The second wireless activation system provides a remote firing signal for downhole barrier plugs, providing a reliable alternative to the suppliers’ mechanical ratchet-style activation. Downhole barrier plugs are especially susceptible to debris since any fallout while running the upper completion ends up on top of the barrier plug and around its mechanical activation port. The wireless pressure monitoring system does not suffer from these problems. It has a substantially charged pressure chamber, which is released to activate the barrier plug on receipt of the appropriate signaling from surface.

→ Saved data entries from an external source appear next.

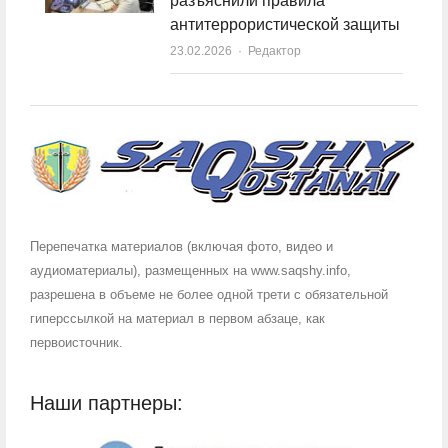
разъяснили правила
антитеррористической защиты
23.02.2026
Author
Редактор
Перепечатка материалов (включая фото, видео и
аудиоматериалы), размещенных на www.saqshy.info,
разрешена в объеме не более одной трети с обязательной
гиперссылкой на материал в первом абзаце, как
первоисточник.
Наши партнеры: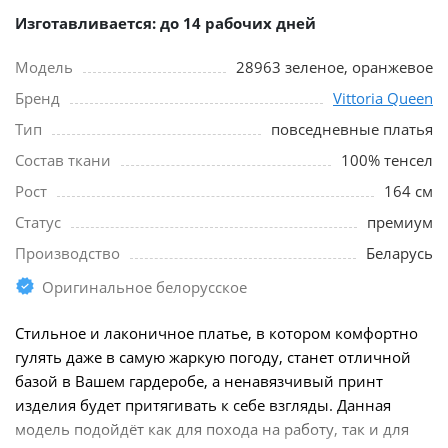
Изготавливается: до 14 рабочих дней
Модель
28963 зеленое, оранжевое
Бренд
Vittoria Queen
Тип
повседневные платья
Состав ткани
100% тенсел
Рост
164 см
Статус
премиум
Производство
Беларусь
Оригинальное белорусское
Стильное и лаконичное платье, в котором комфортно
гулять даже в самую жаркую погоду, станет отличной
базой в Вашем гардеробе, а ненавязчивый принт
изделия будет притягивать к себе взгляды. Данная
модель подойдёт как для похода на работу, так и для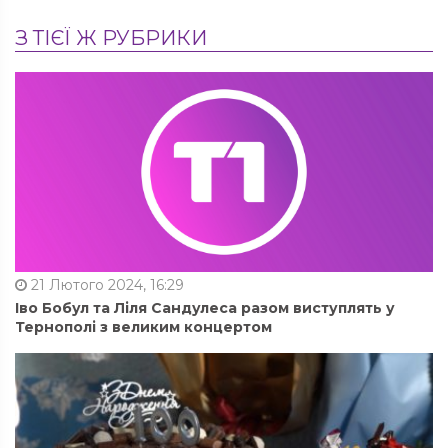
З ТІЄЇ Ж РУБРИКИ
21 Лютого 2024, 16:29
Іво Бобул та Ліля Сандулеса разом виступлять у
Тернополі з великим концертом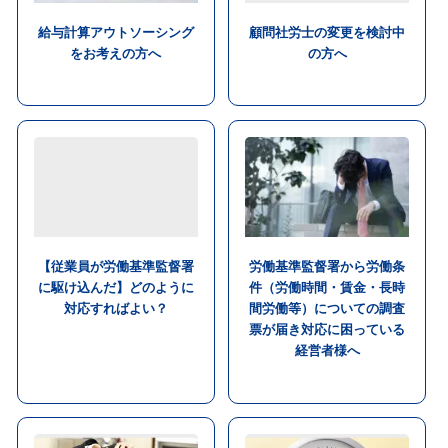
給与計算アウトソーシング
顧問社労士の変更を検討中
をお考えの方へ
の方へ
【従業員が労働基準監督署
労働基準監督署から労働条
に駆け込んだ】どのように
件（労働時間・賃金・長時
対応すればよい？
間労働等）についての調査
票が届き対応に困っている
経営者様へ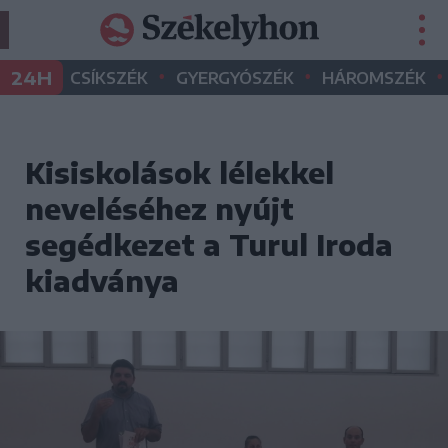
•
•
•
24H
CSÍKSZÉK
GYERGYÓSZÉK
HÁROMSZÉK
Kisiskolások lélekkel
neveléséhez nyújt
segédkezet a Turul Iroda
kiadványa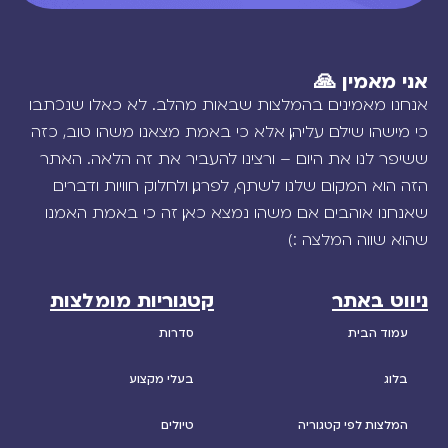
אני מאמין 🙏
אנחנו מאמינים בהמלצות שבאות מהלב. לא כאלו שנכתבו
כי מישהו שילם עליהן, אלא כי באמת מצאנו משהו טוב, כזה
ששיפר לנו את היום – ורצינו להעביר את זה הלאה. האתר
הזה הוא המקום שלנו לשתף, לפרגן, ולחלוק חוויות ודברים
שאנחנו אוהבים. אם משהו נמצא כאן, זה כי באמת האמנו
שהוא שווה המלצה :)
ניווט באתר
קטגוריות מומלצות
עמוד הבית
סדרות
בלוג
בעלי מקצוע
המלצות לפי קטגוריה
טיולים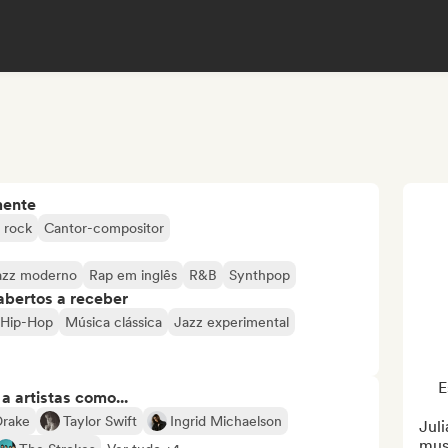
mente
 rock
Cantor-compositor
azz moderno
Rap em inglês
R&B
Synthpop
abertos a receber
i Hip-Hop
Música clássica
Jazz experimental
E
 artistas como...
Drake
Taylor Swift
Ingrid Michaelson
Juli
musi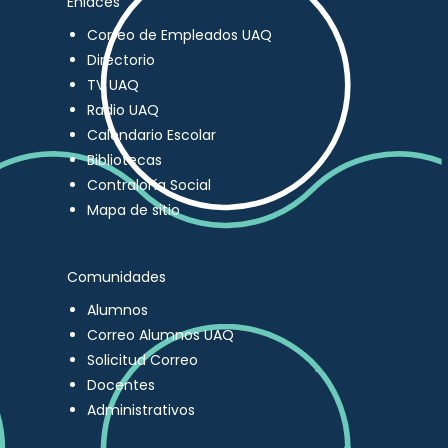
Enlaces
Correo de Empleados UAQ
Directorio
TV UAQ
Radio UAQ
Calendario Escolar
Bibliotecas
Contraloría Social
Mapa de sitio
Comunidades
Alumnos
Correo Alumnos UAQ
Solicitud Correo
Docentes
Administrativos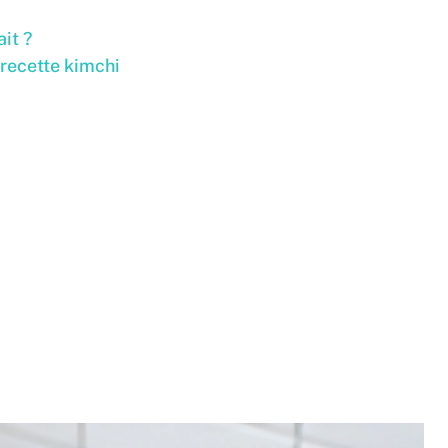
it ?
 recette kimchi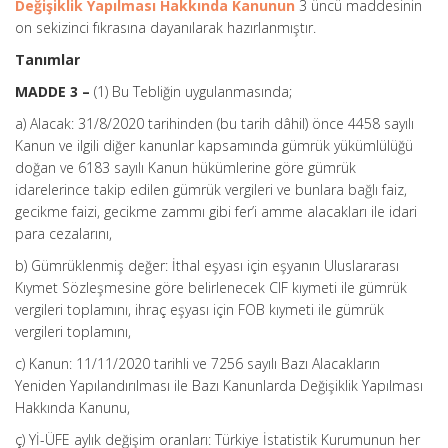
Değişiklik Yapılması Hakkında Kanunun
3 üncü maddesinin
on sekizinci fıkrasına dayanılarak hazırlanmıştır.
Tanımlar
MADDE 3 –
(1) Bu Tebliğin uygulanmasında;
a) Alacak: 31/8/2020 tarihinden (bu tarih dâhil) önce 4458 sayılı
Kanun ve ilgili diğer kanunlar kapsamında gümrük yükümlülüğü
doğan ve 6183 sayılı Kanun hükümlerine göre gümrük
idarelerince takip edilen gümrük vergileri ve bunlara bağlı faiz,
gecikme faizi, gecikme zammı gibi fer’i amme alacakları ile idari
para cezalarını,
b) Gümrüklenmiş değer: İthal eşyası için eşyanın Uluslararası
Kıymet Sözleşmesine göre belirlenecek CIF kıymeti ile gümrük
vergileri toplamını, ihraç eşyası için FOB kıymeti ile gümrük
vergileri toplamını,
c) Kanun: 11/11/2020 tarihli ve 7256 sayılı Bazı Alacakların
Yeniden Yapılandırılması ile Bazı Kanunlarda Değişiklik Yapılması
Hakkında Kanunu,
ç) Yİ-ÜFE aylık değişim oranları: Türkiye İstatistik Kurumunun her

The latest developments in wireless technology allow these systems to operate inflow control valves. This will bring with it a change in the way that operating companies design, test, stimulate, and operate maximum reservoir contact wells. Locations that could not previously be controlled, such as within the laterals of a multilateral well, or at the farthest extent of a long openhole lateral, can now be controlled using wireless signaling. Combining lower completion technology that incorporates zonal isolation packers and inflow control devices with wireless intelligent downhole devices allows new and effective methods of reservoir inflow control to be developed. Because each wireless inflow control valve is autonomous, no cabling is required between devices, thus allowing a large cost saving in control lines and downhole connectors. Drillers are also offered more flexibility in rotating the completion while running in hole without risking damage to externally strapped control lines.